TIMES JATIM, MALANG – Candi Badut yang terletak di Desa Karangwidoro, Kecamatan Dau, Kabupaten Malang, merupakan salah satu peninggalan bersejarah Kerajaan Kanjuruhan, kerajaan tertua di Jawa Timur.
Bangunan berbahan batu andesit ini berukuran relatif kecil dan berada di tengah permukiman warga. Meski sederhana, Candi Badut menjadi bukti kejayaan masa lalu dan menjadi salah satu destinasi wisata sejarah di Malang.
Warisan dari Kerajaan yang Terdiam
Nama “Badut” yang melekat pada candi ini berasal dari kata Sansekerta “Liswa”, sebutan untuk Raja Gajayana yang disebut dalam Prasasti Dinoyo tahun 760 M.
Dalam prasasti itu, disebutkan bahwa Gajayana mendirikan tempat suci untuk Resi Agastya sebagai upaya mengusir penyakit dan melindungi kekuatan spiritual rakyatnya.
Relief kinara-kinari, makhluk setengah manusia-burung, menghiasi dinding Candi Badut sebagai simbol kesucian. (FOTO: Ardana Pramayoga/TIMES Indonesia)

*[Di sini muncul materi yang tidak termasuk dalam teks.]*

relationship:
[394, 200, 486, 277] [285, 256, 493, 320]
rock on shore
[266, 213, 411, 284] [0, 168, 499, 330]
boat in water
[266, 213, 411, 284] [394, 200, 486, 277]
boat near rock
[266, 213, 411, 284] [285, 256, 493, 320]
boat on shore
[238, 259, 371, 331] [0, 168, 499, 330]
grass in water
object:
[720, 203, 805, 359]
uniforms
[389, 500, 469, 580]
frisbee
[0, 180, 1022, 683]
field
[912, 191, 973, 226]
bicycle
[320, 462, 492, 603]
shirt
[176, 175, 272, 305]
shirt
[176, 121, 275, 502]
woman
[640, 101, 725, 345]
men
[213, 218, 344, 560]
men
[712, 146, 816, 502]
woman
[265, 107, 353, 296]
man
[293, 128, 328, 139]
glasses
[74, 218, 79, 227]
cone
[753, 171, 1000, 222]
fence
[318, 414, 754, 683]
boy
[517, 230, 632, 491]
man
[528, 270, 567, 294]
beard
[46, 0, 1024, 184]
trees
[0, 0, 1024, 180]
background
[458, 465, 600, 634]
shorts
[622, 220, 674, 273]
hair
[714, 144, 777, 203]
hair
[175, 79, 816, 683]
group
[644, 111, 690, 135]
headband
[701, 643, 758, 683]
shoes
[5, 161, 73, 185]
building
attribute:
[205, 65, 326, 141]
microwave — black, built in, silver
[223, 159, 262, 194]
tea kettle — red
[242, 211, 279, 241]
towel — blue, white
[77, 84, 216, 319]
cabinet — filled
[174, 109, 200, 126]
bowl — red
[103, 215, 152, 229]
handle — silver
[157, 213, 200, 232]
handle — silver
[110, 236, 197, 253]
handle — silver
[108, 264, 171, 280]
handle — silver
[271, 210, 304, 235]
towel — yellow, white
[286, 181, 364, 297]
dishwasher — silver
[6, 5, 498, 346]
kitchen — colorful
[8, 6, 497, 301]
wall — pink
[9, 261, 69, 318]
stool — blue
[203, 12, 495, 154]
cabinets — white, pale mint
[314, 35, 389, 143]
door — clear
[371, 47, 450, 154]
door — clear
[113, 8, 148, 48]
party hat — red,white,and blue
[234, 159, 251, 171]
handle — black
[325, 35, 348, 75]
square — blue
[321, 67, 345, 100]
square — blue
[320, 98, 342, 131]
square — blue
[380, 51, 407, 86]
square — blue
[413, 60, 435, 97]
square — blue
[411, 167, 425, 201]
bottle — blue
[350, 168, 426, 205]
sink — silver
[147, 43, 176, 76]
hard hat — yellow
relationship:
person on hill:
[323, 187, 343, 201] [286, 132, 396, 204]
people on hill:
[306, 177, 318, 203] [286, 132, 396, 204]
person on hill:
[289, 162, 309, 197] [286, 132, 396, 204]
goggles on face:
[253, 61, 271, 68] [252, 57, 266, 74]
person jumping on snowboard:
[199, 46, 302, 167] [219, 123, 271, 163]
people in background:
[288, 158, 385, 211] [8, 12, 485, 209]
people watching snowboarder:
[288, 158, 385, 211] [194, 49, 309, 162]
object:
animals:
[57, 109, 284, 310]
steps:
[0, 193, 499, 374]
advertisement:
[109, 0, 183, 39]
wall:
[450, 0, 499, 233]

Namun, penelitian lanjutan menemukan bahwa candi ini bukan hanya bangunan spiritual, melainkan bukti penting dari fase sejarah yang lebih kompleks, saksi sejarah masa penaklukan Kanjuruhan oleh Kerajaan Medang dari Jawa Tengah.

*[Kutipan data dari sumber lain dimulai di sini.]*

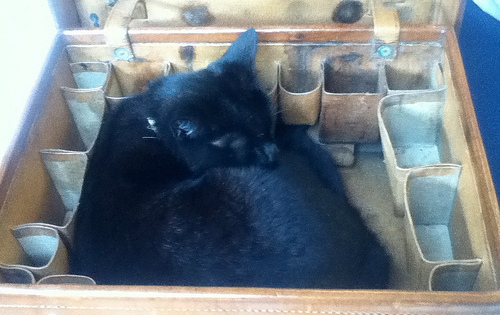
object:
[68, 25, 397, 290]
cat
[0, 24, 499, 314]
container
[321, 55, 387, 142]
divider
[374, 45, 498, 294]
row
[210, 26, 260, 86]
ear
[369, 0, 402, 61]
latch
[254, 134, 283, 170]
nose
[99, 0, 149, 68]
hinge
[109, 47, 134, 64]
attachment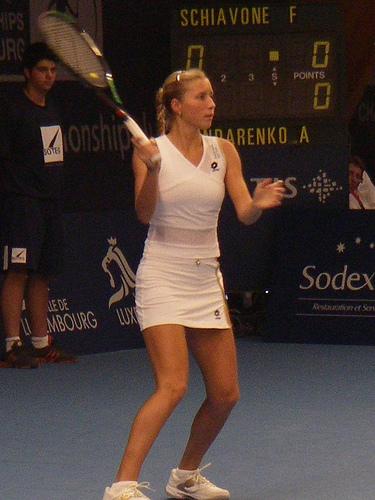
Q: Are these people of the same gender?
A: No, they are both male and female.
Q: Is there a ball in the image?
A: No, there are no balls.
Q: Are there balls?
A: No, there are no balls.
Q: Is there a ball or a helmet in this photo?
A: No, there are no balls or helmets.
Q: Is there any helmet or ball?
A: No, there are no balls or helmets.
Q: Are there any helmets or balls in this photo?
A: No, there are no balls or helmets.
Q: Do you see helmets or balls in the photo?
A: No, there are no balls or helmets.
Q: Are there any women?
A: Yes, there is a woman.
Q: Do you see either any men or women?
A: Yes, there is a woman.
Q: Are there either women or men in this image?
A: Yes, there is a woman.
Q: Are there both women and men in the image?
A: Yes, there are both a woman and a man.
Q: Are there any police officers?
A: No, there are no police officers.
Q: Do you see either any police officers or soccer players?
A: No, there are no police officers or soccer players.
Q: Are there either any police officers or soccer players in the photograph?
A: No, there are no police officers or soccer players.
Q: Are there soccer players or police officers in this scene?
A: No, there are no police officers or soccer players.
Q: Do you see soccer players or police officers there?
A: No, there are no police officers or soccer players.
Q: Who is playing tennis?
A: The woman is playing tennis.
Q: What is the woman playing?
A: The woman is playing tennis.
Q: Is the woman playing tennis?
A: Yes, the woman is playing tennis.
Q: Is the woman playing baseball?
A: No, the woman is playing tennis.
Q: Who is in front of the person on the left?
A: The woman is in front of the man.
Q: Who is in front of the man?
A: The woman is in front of the man.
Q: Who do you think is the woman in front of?
A: The woman is in front of the man.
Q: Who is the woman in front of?
A: The woman is in front of the man.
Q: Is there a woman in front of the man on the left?
A: Yes, there is a woman in front of the man.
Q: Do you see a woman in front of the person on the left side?
A: Yes, there is a woman in front of the man.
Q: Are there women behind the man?
A: No, the woman is in front of the man.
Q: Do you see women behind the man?
A: No, the woman is in front of the man.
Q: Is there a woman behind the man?
A: No, the woman is in front of the man.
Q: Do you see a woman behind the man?
A: No, the woman is in front of the man.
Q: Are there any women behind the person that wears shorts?
A: No, the woman is in front of the man.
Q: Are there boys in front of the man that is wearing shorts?
A: No, there is a woman in front of the man.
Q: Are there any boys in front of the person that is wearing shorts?
A: No, there is a woman in front of the man.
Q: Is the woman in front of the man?
A: Yes, the woman is in front of the man.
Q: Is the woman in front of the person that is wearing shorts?
A: Yes, the woman is in front of the man.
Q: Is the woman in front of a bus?
A: No, the woman is in front of the man.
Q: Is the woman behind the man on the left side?
A: No, the woman is in front of the man.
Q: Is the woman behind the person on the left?
A: No, the woman is in front of the man.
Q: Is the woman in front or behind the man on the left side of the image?
A: The woman is in front of the man.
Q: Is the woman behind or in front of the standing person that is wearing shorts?
A: The woman is in front of the man.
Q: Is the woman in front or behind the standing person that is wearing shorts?
A: The woman is in front of the man.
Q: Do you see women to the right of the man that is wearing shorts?
A: Yes, there is a woman to the right of the man.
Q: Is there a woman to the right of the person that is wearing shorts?
A: Yes, there is a woman to the right of the man.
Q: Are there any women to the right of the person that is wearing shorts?
A: Yes, there is a woman to the right of the man.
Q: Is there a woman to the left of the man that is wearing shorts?
A: No, the woman is to the right of the man.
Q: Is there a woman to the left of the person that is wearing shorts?
A: No, the woman is to the right of the man.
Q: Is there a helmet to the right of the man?
A: No, there is a woman to the right of the man.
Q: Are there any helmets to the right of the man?
A: No, there is a woman to the right of the man.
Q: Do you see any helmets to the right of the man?
A: No, there is a woman to the right of the man.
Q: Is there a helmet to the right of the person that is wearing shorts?
A: No, there is a woman to the right of the man.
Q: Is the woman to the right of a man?
A: Yes, the woman is to the right of a man.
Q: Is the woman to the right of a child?
A: No, the woman is to the right of a man.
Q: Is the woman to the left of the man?
A: No, the woman is to the right of the man.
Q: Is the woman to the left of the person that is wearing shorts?
A: No, the woman is to the right of the man.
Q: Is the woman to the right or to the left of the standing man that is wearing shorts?
A: The woman is to the right of the man.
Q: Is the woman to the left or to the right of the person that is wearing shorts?
A: The woman is to the right of the man.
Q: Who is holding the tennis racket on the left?
A: The woman is holding the racket.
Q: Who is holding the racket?
A: The woman is holding the racket.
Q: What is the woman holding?
A: The woman is holding the tennis racket.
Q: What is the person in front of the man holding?
A: The woman is holding the tennis racket.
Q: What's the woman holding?
A: The woman is holding the tennis racket.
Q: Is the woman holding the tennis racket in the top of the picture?
A: Yes, the woman is holding the racket.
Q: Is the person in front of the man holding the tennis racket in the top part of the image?
A: Yes, the woman is holding the racket.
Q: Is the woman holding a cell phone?
A: No, the woman is holding the racket.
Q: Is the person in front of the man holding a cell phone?
A: No, the woman is holding the racket.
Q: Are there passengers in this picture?
A: No, there are no passengers.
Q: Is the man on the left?
A: Yes, the man is on the left of the image.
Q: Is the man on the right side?
A: No, the man is on the left of the image.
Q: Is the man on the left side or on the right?
A: The man is on the left of the image.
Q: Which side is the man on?
A: The man is on the left of the image.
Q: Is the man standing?
A: Yes, the man is standing.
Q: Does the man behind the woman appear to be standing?
A: Yes, the man is standing.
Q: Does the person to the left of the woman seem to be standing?
A: Yes, the man is standing.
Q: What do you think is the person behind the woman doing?
A: The man is standing.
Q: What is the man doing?
A: The man is standing.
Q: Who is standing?
A: The man is standing.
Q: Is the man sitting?
A: No, the man is standing.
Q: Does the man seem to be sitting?
A: No, the man is standing.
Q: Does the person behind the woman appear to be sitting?
A: No, the man is standing.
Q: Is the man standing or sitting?
A: The man is standing.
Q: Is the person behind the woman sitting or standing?
A: The man is standing.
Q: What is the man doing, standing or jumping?
A: The man is standing.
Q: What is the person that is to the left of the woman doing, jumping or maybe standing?
A: The man is standing.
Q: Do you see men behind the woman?
A: Yes, there is a man behind the woman.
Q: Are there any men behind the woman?
A: Yes, there is a man behind the woman.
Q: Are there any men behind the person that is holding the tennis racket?
A: Yes, there is a man behind the woman.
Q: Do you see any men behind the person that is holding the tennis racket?
A: Yes, there is a man behind the woman.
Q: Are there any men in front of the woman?
A: No, the man is behind the woman.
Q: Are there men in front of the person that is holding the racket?
A: No, the man is behind the woman.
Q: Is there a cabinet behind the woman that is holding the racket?
A: No, there is a man behind the woman.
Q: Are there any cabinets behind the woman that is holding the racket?
A: No, there is a man behind the woman.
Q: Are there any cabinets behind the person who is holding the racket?
A: No, there is a man behind the woman.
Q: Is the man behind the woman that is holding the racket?
A: Yes, the man is behind the woman.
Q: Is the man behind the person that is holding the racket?
A: Yes, the man is behind the woman.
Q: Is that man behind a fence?
A: No, the man is behind the woman.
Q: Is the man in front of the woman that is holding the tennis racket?
A: No, the man is behind the woman.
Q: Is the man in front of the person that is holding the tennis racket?
A: No, the man is behind the woman.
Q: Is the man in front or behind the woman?
A: The man is behind the woman.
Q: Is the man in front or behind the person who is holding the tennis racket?
A: The man is behind the woman.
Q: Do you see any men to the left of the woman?
A: Yes, there is a man to the left of the woman.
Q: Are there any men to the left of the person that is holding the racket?
A: Yes, there is a man to the left of the woman.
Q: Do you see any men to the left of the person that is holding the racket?
A: Yes, there is a man to the left of the woman.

Penaklukan itu terjadi pada masa Raja Medang, Rakai Watukura Dyah Balitung (898–910 M). Ia membawa pasukan ke timur, menaklukkan Kanjuruhan yang telah lama berdiri sebelum Kediri, Singhasari, dan Majapahit lahir.
Kekalahan ini bukan sekadar cerita tentang jatuhnya sebuah tahta, melainkan awal dari pertemuan dua budaya besar Nusantara, kearifan lokal Kanjuruhan dan pengaruh politik-arsitektur Medang.

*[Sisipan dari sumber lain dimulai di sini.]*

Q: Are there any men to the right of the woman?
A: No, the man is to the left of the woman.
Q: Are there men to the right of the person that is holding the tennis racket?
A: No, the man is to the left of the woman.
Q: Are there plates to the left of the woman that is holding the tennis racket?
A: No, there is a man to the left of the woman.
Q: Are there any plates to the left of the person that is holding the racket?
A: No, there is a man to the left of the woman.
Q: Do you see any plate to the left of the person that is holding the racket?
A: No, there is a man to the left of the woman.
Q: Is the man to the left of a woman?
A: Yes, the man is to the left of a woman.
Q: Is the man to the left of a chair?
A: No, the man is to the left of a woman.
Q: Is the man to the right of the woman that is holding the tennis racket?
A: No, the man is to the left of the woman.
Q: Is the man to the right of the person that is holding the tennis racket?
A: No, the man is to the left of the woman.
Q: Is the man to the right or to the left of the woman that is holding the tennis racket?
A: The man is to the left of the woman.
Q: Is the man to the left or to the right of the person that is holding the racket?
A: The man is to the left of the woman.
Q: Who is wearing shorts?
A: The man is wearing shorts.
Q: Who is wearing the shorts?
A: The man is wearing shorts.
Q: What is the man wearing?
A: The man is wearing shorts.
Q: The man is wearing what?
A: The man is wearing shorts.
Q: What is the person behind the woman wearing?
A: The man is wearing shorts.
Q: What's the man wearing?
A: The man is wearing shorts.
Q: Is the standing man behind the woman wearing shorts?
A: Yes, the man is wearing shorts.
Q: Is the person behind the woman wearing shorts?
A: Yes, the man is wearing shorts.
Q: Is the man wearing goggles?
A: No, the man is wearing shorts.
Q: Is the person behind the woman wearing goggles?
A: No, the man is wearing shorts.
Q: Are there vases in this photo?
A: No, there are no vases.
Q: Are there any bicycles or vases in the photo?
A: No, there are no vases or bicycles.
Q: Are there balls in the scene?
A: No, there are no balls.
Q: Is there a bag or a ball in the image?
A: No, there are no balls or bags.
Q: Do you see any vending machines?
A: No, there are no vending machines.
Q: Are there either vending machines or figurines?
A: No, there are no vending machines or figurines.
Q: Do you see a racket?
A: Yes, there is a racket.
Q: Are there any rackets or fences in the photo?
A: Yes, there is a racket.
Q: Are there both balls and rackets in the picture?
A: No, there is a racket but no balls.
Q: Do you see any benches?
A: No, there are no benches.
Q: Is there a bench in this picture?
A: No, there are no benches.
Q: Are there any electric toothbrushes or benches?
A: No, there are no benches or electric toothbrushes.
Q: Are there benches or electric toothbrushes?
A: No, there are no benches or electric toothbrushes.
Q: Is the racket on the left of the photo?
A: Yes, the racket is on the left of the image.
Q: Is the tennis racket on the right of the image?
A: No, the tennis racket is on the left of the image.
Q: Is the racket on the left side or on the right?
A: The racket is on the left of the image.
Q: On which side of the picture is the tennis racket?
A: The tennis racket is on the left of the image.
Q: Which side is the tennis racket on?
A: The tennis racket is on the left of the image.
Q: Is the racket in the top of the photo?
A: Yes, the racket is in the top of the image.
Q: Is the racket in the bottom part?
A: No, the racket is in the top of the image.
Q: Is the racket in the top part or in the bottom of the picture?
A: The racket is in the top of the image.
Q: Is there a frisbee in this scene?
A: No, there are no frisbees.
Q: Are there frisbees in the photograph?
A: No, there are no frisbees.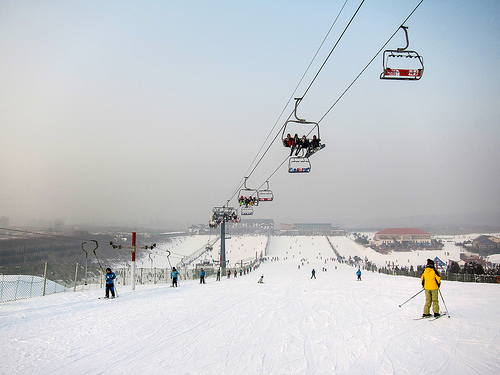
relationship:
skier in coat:
[104, 267, 120, 294] [107, 273, 115, 288]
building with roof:
[374, 227, 432, 240] [373, 227, 434, 234]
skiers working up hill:
[94, 263, 274, 294] [269, 229, 360, 290]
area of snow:
[276, 302, 366, 368] [239, 300, 387, 370]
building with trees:
[374, 221, 437, 244] [351, 232, 437, 259]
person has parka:
[420, 258, 442, 317] [417, 262, 444, 293]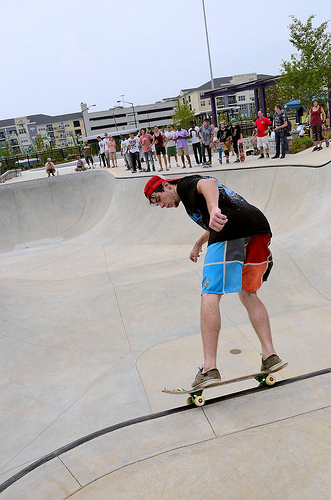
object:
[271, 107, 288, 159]
people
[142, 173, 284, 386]
man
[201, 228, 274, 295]
shorts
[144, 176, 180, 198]
cap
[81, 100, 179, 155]
building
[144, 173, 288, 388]
skateboarder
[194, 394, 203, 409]
wheel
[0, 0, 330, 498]
park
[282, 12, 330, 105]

Dari titik inilah, identitas Candi Badut berubah. Dulu mungkin hanya sebuah “agastyagrha” atau bangunan sederhana untuk memuja Resi Agastya.
Namun setelah penaklukan, gaya arsitekturnya berkembang, muncul relief kinara-kinari, kirtimukha, serta pola bangunan khas Jawa Tengah. Hal ini menunjukkan bahwa Candi Badut adalah produk dari asimilasi, bukan dominasi. Ia menyerap nilai baru tanpa melupakan akar lama.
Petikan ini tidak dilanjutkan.